Introduction to Property Portfolio

Introduction to Property Portfolio

Introduction to Property Portfolio. A property portfolio depicts the collection of all the items and services provided by a company. One objective of this coursework is to be ‘as real world as practicable’, therefore the tasks are set to compare with those you may receive at an introductory level in professional practice, if you were asked for example to assist the partners in a firm.
The tasks are set out in standard font. Additional guidance or comment is provided in italics.

TASK ONE

A rack rented freehold bank premises is available at auction. The rent is £65,000 p.a FRI (Full Repairing and Insuring). The team you are working with are unsure whether to apply a yield of 5, or 5.25% to the investment. They have asked you to set out the income flow diagrammatically. They have then asked you to value the property using both of these yields, gross. They have then asked you to deduct purchaser’s costs (assumed to be) 6.8% from the two figures and to report these as well.
This will provide an insight into the sensitivity of valuation to yield choice. You would then ideally seek more comparable information and attempt to make a robust, supported, decision about the appropriate yield.

TASK TWO

Most investment property is not let at a rack rent, but is reversionary, the rent is expected to change from the passing rent at rent review or lease renewal. This happens when the property is not recently let at a full rent. The property was perhaps let some time ago and that figure is now historic, the market having moved on. You are working for a Local Authority and elected members have asked for an explanation as to how such property is valued on a ‘term and reversion’ basis.

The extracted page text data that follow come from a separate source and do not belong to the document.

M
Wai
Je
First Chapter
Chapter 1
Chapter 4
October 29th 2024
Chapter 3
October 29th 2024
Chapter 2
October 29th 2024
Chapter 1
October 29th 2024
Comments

Create your own example of a term and reversion valuation, with income flow diagram and layout, and value this. Explain and comment on every line of your valuation – stating what is taking place and happening with the figures on each line.
You should ensure that you have a different ‘property’ from everyone else – given the infinite choice of numbers out there, the passing rent and reversionary rent, should be different from others. To help in respect of yield you would be advised to choose a figure in the 3.5%-11% range. Take care with the yield treatment of the term and reversion and get this correct. Explain and comment fully in your answer.

TASK THREE

One of your colleagues has been to lunch with a small regional commercial developer. They discussed the availability of a site on the edge of a market town. The site has planning consent for 800 square metres gross of office space. Rents in the locality are in the region of £230 per metre squared net, office yields are 5.5% with a good covenant, build costs are in the order of £1100 per metre squared gross, finance can be assumed to be available at 7%p.a, the build period and a void period need to be assumed, other costs should also be assumed, reasoned and stated. Provide an estimation of the figure you feel the developer could afford to pay for the site. Fully reason your answer.
This question above asks for an outline residual valuation. There are some ‘unknowns’ that you have to provide reasoned figures for, do that. If you cover the main cost headings and allow for a Developer’s Profit you should be proceeding along the right lines. Do though reason your figures and fully explain them. You should (obviously) but it is worth restating, not copy or reproduce the work of any other student.

TASK FOUR

A shopkeeper has come into your office for a meeting with one of your Partner’s to discuss his Rating Assessment. Following the discussion it is clear that the shopkeeper does not understand what is meant by the expression; ‘rent In Terms of Zone A (ITZA)’. Your Partner has asked you to provide outline sketches and notes covering a few different situations, to explain what is meant by an ITZA rent and to show how one is arrived at.
The final part of answering this question would be helpfully answered by creating a ‘comparable property’ let at a rent and then analysing this rent so it is put in terms of zone A. You can then use this figure to calculate an assumed rental value for a ‘subject’ shop.